» TASK ITEM
From the line containing "653 397 12.57" through the last line of the records, print every line exactly and nothing more.
[DATA TO PROCESS — start]
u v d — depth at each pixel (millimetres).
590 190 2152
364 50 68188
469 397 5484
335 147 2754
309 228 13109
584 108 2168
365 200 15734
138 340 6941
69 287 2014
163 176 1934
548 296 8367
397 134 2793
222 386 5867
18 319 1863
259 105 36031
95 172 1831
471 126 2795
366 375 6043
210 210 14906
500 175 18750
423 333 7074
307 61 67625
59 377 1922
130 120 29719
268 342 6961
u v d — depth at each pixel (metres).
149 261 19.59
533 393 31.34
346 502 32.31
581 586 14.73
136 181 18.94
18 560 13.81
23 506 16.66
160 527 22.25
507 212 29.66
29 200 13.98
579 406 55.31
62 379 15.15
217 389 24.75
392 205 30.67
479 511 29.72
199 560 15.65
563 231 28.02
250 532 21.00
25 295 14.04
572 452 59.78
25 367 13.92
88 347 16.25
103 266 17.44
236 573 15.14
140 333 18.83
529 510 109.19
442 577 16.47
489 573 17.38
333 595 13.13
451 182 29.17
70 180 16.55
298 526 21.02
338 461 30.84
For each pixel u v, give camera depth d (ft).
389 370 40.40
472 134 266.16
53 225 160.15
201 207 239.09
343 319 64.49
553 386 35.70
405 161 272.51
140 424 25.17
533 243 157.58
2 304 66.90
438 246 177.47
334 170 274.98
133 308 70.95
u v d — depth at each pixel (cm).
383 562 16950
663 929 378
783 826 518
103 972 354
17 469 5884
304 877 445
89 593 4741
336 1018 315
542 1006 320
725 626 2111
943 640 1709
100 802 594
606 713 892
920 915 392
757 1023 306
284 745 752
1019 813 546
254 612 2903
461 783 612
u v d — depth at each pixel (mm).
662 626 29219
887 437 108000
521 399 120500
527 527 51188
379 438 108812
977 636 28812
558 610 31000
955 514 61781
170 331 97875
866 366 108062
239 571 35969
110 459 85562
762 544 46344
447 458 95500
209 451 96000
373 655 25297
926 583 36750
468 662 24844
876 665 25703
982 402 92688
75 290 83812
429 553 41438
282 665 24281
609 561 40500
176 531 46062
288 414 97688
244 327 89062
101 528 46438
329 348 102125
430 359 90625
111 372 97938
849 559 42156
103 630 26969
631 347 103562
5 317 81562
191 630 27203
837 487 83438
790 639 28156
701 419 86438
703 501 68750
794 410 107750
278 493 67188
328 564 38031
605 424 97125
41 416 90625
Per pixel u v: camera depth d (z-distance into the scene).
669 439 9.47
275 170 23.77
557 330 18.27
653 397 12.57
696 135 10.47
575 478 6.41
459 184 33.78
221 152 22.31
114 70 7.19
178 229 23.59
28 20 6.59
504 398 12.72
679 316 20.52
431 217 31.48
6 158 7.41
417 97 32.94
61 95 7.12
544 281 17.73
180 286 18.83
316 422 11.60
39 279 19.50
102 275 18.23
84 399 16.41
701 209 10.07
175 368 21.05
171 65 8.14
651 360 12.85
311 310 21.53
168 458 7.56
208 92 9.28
[DATA TO PROCESS — finish]
» RESPONSE TO THE EXERCISE
653 397 12.57
696 135 10.47
575 478 6.41
459 184 33.78
221 152 22.31
114 70 7.19
178 229 23.59
28 20 6.59
504 398 12.72
679 316 20.52
431 217 31.48
6 158 7.41
417 97 32.94
61 95 7.12
544 281 17.73
180 286 18.83
316 422 11.60
39 279 19.50
102 275 18.23
84 399 16.41
701 209 10.07
175 368 21.05
171 65 8.14
651 360 12.85
311 310 21.53
168 458 7.56
208 92 9.28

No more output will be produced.